Além disso, Leonard também relatou em seu documentário, que o conselheiro econômico do presidente Dwight D. Eisenhower, declarou que o principal objetivo da economia americana era produzir mais bens de consumo. Com isso, duas das suas estratégias mais bens sucedidas foram: a obsolescência programada e a obsolescência perceptiva. Consoante a revista EXAME:

Dados da décima edição do estudo Panorama dos Resíduos Sólidos no Brasil, realizado pela Associação Brasileira de Empresas de Limpeza Pública e Resíduos Especiais (Abrelpe), indicam que a tarefa de acabar com os lixões até 2014, como prevê a Política Nacional de Resíduos Sólidos, está se revelando árdua para os municípios. Das 64 milhões de toneladas de resíduos gerados no ano passado, 24 milhões seguiram para destinos inadequados, como lixões. Isso equivale a 168 estádios do Maracanã lotados de lixo, sendo que outras 6,2 milhões de toneladas sequer foram coletadas. Em média cada brasileiro gerou 383 kg de lixo por ano, um aumento de 1,3% de resíduos por habitante em relação a 2011. O Nordeste é a região que tem a maior quantidade de resíduos sem destinação adequada, encaminhando diariamente 65% do lixo coletado para lixões ou aterros controlados, os quais, do ponto de vista ambiental, pouco se diferenciam dos próprios lixões.[32]

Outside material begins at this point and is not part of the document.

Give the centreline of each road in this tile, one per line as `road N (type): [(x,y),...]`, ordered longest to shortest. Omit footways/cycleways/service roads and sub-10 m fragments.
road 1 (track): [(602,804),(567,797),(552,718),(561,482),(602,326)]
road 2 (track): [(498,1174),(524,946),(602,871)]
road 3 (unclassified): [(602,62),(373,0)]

De volta ao documentário, entretanto, todo lixo é despejado em um aterro (grande buraco no chão), ou ainda incinerado e depois despejado no chão, sendo que as duas formas poluem o solo, o ar, a água, sem esquecer que alteram o clima, pois durante a queima, ocorre a liberação de super tóxicos, como a dioxina. Algumas empresas não querem criar aterros e nem incineradores e nesse caso, elas exportam esse lixo.

Quanto à reciclagem, tal prática contribui para a redução do lixo nessa extremidade e que todos devem reciclar, porém esse ato apenas não é suficiente, pois, para cada saco de lixo, 70 sacos são criados anteriormente. Insta enaltecer, que grande parte do lixo não pode ser reciclado, por conter demasiados tóxicos ou porque foi criado para não ser reciclado, como as caixas de suco que possuem camada de plástico, papel e metal, todas coladas. Como se vê, é um sistema em crise.

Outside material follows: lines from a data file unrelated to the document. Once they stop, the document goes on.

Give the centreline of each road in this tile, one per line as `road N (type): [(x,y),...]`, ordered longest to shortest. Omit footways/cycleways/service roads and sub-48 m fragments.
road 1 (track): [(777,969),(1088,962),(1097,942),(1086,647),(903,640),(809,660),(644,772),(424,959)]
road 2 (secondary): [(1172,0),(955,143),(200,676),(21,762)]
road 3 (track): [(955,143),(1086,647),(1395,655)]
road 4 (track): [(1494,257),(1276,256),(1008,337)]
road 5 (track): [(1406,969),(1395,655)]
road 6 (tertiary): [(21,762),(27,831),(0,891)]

3. A OBSOLESCÊNCIA PROGRAMADA E O RISCO ECOLÓGICO

Como todo ato possui risco, a obsolescência planejada não é a exceção. Conforme se observa, os riscos devido a tal prática são ocultados e ultrapassam gerações. Ulrich Beck, define esses riscos da seguinte forma:

[...] riscos são inicialmente bens de rejeição, cuja inexistência é pressuposta até prova em contrário – de acordo com o princípio: “in dubio pro progresso”, e isto quer dizer: na dúvida, deixa estar[33]. (Destaquei).

Beck ainda complementa o conceito de risco como “o risco seria simplesmente uma decorrência do progresso”.[34]

Tendo em vista, o avanço da ciência para atender cada vez mais as necessidades dos consumidores, vê-se que a tecnologia não para de inovar. Porém, essa dinâmica ocasiona a desvalorização do bem, assim como a falta de interesse pelo mode­lo adquirido em um curto espaço de tempo, embora em perfeito funcionamento. Contudo, esse sistema de custo elevado, mantém aquecido o mercado de consumo desenfreado.

O problema desse mercado de consumo, ou seja, especificamente essa troca constante de bens materiais, de certa forma, desnecessária, gera cada vez mais lixo, o qual não recebe uma destinação adequada e esse é maior dos problemas.

 Esses produtos são descartados de forma irregular na natureza, ocasionando grande impacto, causando danos irreversíveis.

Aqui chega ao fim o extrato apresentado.